Torniamo all’incipit, all’articolo mancante del Trattato. Si potrebbe forse dedurre qualche indicazione dall’art. 4, che recita: “Le parti si consulteranno ogni volta che, nell’opinione di una di esse, l’integrità territoriale, l’indipendenza politica o la sicurezza di una delle parti fosse minacciata”. Integrità, indipendenza e sicurezza della Grecia sarebbero state minacciate o no dall’esplosione del suo primo ministro a Odessa? Non sto affatto scherzando, perché da mercoledì mattina i responsabili della Nato e della Ue e degli stati, anche quelli che fanno gli gnorri, hanno dovuto farsi quella paurosa domanda. Che oltretutto li riguarda da molto vicino, dal momento che le visite di capi dell’Onu, della Ue, di stato e di governo, ministri e altre autorità, hanno, dopo un inizio comprensibilmente prudente, moltiplicato le loro visite solidali all’Ucraina. Se un missile russo, o un drone russo-iraniano, di quelli col nome spiritoso, Shaeed, martire, ammazza Zelensky e il visitatore di turno capo di un paese membro, che cosa farà la Nato? Solo porsi la domanda mette in una più esatta luce l’episodio di Odessa. “Sfiorati dal missile”, dicono molti titoli su Zelensky e Mitsotakis. L’Odessa del 6 marzo ha in realtà sfiorato la trasformazione in una Sarajevo del 28 giugno 1914. Dopo quella Sarajevo, si poteva ancora frenare. Dopo Odessa e i due anni di guerra, sarebbe stato pressoché impossibile.

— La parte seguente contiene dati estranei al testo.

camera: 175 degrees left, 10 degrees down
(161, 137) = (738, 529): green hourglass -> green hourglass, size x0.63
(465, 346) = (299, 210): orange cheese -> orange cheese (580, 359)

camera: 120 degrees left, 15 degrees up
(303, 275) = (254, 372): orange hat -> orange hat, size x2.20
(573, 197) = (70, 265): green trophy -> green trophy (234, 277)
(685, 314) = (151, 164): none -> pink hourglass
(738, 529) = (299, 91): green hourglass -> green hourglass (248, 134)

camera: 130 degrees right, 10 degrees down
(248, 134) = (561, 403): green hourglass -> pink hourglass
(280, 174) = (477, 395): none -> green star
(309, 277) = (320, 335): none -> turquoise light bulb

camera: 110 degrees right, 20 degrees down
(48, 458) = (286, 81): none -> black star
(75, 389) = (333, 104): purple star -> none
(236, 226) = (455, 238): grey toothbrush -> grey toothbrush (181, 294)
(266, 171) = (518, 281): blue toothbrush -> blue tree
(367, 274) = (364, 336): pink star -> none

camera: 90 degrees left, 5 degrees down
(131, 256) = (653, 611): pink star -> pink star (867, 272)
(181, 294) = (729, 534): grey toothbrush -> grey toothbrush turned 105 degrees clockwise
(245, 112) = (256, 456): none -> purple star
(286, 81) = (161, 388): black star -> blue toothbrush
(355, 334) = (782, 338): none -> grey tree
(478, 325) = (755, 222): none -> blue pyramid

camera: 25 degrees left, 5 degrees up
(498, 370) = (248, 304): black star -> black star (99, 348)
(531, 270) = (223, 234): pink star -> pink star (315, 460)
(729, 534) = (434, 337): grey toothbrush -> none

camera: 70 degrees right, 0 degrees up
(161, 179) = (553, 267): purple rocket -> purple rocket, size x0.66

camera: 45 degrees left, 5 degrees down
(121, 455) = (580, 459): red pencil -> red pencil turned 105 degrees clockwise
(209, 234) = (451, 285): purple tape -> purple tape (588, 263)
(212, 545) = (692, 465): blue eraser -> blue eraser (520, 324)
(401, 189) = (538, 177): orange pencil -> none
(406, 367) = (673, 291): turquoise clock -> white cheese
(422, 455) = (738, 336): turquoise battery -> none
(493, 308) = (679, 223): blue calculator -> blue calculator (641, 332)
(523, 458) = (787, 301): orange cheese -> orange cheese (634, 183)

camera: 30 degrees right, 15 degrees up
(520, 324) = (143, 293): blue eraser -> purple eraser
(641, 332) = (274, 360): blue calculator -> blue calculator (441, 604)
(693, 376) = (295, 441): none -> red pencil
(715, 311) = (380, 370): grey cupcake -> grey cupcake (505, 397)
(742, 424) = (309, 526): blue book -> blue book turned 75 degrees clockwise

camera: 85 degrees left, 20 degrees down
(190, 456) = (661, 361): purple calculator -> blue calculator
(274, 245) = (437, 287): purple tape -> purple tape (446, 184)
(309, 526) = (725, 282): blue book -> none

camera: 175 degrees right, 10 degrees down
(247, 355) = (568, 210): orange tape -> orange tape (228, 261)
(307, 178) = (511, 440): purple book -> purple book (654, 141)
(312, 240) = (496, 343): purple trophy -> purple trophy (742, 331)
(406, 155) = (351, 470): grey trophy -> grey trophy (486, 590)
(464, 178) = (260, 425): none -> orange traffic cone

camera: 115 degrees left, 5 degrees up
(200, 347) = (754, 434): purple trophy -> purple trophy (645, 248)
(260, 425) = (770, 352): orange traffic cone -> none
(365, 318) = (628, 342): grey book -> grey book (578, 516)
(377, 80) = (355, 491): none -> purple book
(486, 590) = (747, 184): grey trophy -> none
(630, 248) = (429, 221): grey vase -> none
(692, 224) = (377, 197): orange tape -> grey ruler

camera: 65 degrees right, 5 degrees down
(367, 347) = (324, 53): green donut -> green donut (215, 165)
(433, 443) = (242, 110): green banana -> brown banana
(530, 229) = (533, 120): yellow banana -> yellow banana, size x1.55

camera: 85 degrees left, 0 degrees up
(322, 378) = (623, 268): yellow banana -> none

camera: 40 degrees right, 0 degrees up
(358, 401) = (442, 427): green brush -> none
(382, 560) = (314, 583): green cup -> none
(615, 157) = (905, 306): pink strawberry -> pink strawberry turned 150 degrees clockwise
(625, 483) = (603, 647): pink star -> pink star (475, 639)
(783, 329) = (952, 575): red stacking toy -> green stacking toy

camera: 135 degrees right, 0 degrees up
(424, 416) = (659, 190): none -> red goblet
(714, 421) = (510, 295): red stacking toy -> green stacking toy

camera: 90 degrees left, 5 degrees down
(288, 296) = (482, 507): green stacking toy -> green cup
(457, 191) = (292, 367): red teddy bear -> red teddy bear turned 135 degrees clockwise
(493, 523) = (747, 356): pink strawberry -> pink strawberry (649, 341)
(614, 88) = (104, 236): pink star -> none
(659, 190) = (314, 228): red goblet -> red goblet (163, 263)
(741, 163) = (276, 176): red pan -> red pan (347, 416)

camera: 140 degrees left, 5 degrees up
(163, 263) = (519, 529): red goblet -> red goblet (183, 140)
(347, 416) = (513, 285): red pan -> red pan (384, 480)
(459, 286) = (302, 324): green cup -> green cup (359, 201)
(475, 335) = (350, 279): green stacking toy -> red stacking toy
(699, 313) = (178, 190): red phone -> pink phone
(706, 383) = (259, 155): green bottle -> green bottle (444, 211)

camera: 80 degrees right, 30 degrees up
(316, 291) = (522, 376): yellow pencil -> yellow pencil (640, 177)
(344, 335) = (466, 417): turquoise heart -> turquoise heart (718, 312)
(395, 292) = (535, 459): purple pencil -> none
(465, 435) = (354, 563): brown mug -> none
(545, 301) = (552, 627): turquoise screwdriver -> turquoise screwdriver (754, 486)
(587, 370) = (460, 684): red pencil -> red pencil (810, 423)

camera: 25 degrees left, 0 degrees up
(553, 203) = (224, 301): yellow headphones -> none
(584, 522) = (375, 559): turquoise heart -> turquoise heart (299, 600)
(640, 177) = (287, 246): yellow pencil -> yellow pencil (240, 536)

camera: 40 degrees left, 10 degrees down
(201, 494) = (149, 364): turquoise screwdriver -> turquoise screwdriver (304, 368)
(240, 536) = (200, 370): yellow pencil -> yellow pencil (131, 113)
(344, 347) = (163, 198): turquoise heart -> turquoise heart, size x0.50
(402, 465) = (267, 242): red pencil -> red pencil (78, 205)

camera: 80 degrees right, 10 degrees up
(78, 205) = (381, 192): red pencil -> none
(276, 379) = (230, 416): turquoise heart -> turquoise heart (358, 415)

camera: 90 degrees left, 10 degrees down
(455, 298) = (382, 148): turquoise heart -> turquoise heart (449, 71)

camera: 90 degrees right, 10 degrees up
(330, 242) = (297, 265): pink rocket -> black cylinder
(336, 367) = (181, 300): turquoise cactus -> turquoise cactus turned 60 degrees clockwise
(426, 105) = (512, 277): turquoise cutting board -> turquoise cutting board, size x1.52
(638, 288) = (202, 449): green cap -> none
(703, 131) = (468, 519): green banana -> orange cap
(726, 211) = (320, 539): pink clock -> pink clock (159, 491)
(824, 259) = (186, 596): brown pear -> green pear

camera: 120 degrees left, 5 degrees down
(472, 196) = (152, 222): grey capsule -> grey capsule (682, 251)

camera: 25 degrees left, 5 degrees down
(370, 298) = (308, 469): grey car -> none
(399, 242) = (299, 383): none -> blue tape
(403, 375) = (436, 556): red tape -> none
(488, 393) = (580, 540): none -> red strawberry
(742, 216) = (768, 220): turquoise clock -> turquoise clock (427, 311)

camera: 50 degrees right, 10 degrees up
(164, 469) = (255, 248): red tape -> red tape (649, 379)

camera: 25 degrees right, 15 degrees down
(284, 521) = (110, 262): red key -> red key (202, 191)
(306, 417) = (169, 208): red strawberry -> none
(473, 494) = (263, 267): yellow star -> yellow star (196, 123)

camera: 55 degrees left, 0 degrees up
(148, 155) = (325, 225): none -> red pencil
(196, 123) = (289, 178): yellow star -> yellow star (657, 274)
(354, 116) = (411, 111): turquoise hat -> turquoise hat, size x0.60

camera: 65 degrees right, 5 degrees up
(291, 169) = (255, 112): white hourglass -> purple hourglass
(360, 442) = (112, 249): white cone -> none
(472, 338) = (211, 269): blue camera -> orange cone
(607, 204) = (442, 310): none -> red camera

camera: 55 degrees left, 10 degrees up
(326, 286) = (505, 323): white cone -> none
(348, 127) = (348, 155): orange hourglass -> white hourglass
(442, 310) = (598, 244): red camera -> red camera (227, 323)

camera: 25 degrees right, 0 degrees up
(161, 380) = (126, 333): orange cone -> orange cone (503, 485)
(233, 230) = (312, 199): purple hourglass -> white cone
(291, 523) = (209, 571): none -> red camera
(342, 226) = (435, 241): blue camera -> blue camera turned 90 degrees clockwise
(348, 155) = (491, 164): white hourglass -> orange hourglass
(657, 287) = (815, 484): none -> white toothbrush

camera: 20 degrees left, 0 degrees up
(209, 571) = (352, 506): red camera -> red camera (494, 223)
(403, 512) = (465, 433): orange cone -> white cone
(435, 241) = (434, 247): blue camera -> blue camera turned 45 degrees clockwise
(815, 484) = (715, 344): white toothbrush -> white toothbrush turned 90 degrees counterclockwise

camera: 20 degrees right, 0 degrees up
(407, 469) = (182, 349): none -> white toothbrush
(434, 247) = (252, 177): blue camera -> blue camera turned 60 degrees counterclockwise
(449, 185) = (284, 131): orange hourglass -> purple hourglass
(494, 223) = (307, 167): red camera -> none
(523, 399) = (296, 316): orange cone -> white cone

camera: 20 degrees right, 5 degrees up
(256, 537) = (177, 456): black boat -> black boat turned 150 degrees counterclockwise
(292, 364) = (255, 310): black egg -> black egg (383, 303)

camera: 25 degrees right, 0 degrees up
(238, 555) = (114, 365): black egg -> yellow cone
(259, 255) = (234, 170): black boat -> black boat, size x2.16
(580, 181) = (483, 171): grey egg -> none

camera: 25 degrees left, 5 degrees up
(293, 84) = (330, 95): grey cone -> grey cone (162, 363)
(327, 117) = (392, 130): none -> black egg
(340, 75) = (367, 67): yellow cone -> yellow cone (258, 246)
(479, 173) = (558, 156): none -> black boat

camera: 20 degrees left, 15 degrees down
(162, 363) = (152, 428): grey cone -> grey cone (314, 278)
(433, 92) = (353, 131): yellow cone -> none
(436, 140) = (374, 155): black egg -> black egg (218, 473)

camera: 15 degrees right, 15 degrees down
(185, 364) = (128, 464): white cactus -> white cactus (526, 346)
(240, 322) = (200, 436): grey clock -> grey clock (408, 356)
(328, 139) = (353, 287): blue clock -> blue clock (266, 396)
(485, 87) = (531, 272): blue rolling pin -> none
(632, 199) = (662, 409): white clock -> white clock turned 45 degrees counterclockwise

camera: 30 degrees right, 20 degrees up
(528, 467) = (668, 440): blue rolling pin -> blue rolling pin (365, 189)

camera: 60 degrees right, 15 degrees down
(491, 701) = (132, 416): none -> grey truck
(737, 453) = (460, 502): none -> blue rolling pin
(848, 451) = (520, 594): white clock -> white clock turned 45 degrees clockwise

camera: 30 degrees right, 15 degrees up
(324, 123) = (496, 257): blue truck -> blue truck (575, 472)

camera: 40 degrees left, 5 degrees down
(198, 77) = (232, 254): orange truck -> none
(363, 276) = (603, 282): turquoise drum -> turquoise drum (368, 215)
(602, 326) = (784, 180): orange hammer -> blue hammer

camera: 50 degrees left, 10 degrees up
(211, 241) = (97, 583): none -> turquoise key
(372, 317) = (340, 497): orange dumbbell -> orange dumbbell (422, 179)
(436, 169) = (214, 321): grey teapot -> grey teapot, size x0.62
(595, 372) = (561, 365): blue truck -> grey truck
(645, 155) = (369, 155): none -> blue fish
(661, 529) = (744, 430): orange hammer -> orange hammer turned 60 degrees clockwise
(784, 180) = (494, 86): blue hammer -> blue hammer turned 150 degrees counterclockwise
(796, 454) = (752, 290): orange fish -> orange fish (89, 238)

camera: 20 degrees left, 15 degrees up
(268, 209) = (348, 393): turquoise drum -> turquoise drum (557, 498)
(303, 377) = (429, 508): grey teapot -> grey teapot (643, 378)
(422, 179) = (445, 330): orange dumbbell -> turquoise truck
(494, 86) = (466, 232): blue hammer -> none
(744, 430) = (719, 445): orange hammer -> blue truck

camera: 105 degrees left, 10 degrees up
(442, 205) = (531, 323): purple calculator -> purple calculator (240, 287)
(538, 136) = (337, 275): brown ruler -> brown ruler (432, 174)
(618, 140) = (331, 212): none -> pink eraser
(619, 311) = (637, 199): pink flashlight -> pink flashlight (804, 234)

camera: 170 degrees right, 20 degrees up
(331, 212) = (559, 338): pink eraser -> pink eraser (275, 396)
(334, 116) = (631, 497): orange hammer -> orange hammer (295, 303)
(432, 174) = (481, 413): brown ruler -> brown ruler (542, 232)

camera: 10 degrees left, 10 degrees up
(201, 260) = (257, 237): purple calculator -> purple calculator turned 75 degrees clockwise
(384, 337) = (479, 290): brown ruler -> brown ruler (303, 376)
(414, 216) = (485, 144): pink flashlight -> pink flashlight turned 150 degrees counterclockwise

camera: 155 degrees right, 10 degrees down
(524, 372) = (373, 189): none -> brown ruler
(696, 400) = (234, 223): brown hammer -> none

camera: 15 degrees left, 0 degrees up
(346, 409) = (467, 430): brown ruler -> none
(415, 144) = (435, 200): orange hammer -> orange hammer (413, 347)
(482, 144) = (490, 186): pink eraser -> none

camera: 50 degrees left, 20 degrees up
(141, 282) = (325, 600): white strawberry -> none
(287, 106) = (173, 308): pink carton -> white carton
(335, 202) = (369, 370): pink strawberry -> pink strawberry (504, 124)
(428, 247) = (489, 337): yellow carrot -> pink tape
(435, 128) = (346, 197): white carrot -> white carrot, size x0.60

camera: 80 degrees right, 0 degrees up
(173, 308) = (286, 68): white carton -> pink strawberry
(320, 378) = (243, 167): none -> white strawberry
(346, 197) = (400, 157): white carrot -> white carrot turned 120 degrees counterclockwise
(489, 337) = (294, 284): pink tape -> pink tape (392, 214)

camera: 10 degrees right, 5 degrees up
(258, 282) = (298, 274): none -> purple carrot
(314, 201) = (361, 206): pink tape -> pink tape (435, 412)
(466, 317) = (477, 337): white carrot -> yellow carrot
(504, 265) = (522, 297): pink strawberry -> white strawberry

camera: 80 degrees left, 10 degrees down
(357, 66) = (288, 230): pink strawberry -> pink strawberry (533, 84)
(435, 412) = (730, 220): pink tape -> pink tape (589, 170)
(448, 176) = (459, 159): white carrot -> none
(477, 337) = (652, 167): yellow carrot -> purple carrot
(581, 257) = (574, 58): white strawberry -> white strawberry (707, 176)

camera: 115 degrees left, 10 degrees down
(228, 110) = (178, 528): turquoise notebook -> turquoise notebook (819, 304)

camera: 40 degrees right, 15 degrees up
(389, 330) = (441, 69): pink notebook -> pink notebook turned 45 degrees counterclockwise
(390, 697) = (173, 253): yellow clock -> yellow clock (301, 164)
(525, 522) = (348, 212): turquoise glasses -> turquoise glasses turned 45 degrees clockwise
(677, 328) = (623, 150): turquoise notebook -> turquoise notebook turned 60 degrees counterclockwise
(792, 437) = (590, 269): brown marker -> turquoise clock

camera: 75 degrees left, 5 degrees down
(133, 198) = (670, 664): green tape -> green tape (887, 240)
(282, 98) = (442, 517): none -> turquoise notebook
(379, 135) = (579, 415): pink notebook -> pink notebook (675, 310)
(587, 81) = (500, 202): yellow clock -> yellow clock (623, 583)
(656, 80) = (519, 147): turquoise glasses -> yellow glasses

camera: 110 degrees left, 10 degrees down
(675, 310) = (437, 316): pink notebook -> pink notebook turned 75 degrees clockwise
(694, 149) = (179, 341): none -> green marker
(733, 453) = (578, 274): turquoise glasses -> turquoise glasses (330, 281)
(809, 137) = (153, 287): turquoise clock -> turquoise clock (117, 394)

Non procederò nel figurarmi che cosa avrebbe potuto o dovuto succedere. Ho invece un’osservazione. Sul futuro della guerra d’Ucraina incombe la minaccia atomica. Prima di tutto perché la Russia di Putin ha presto violato la convenzione di non evocare la minaccia nucleare, e se ne è gingillata sempre più spensieratamente. Dalla nostra parte di mondo, i più allarmati e allarmanti rispetto alla minaccia atomica sono stati i pacifisti, qualunque accezione si dia al nome. La solidarietà mancata all’Ucraina – se non l’ostilità aperta – il rifiuto ad armarne la difesa, la generosa raccomandazione di arrendersi, si sono procurate dall’inizio la motivazione della necessità primaria di scongiurare una guerra nucleare. Si sarebbe detto, e a maggior ragione si direbbe ora, che una così appassionata messa in guardia e una così trepidante persuasione della possibilità e probabilità effettiva del conflitto nucleare dovesse condurre a interrogarsi sul che fare, una volta che gli scongiuri si mostrassero, il cielo (e soprattutto gli uomini) non voglia, impotenti. Che fare? Mi sono messo nei loro panni, e ho trovato, almeno questa volta, la risposta risolutrice: non andare mai più a visitare Odessa né Kyiv né qualunque località dell’Ucraina. Un giorno si potrà fare di nuovo, senza correre rischi né farli correre al mondo, basterà portare il passaporto all’ambasciata russa, e aspettare il visto.